** REQUIRED TASKS **
- A) In the blog post about making chicken stock, what does the writer do with the meat after separating it from the bones?
- B) Print the passage of the blog post that begins with the words "That was my" and ends after "by other prophets.", without changing anything.

** EXCERPTED TEXT **

● ● ● ● ●

Sunday, February 03, 2008

Further thoughts

I am one of those cooks who saves leftover chicken carcasses until the freezer runs out of room. Then I take all the frozen chicken parts and frozen drippings from the roasting pan, throw them in a huge pot with some water and boil them until the meat is falling off the bones. I cool the stock, skim the fat off, put it in freezer containers, and store it in the freezer. When the chicken parts have cooled enough to be handled, I separate the meat from the bones, gristle, skin, and ooky stuff and divide it up between several smaller containers to be used later for soup.

That was my morning task today and while separating the meat from the bones I was struck by a thought: we the American people are desperate for a savior. We want someone who will promise us that life can be different under a different ruler. We are drawn to someone whose vision is different from the visions being thrown up by other prophets.

● ● ● ● ●

** LISTED RECORDS **
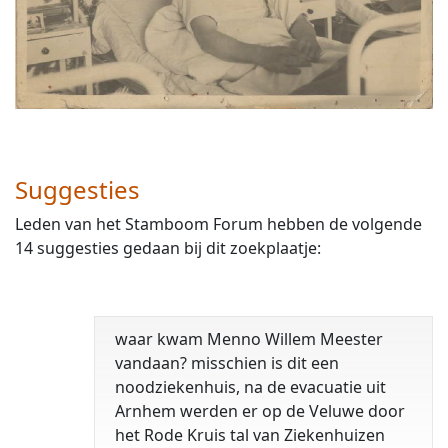
Suggesties
Leden van het Stamboom Forum hebben de volgende
14 suggesties gedaan bij dit zoekplaatje:
waar kwam Menno Willem Meester
vandaan? misschien is dit een
noodziekenhuis, na de evacuatie uit
Arnhem werden er op de Veluwe door
het Rode Kruis tal van Ziekenhuizen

● ● ● ● ●

** ANSWERS PROVIDED **
- A) The writer divides it between several smaller containers to be used later for soup.

- B)
That was my morning task today and while separating the meat from the bones I was struck by a thought: we the American people are desperate for a savior. We want someone who will promise us that life can be different under a different ruler. We are drawn to someone whose vision is different from the visions being thrown up by other prophets.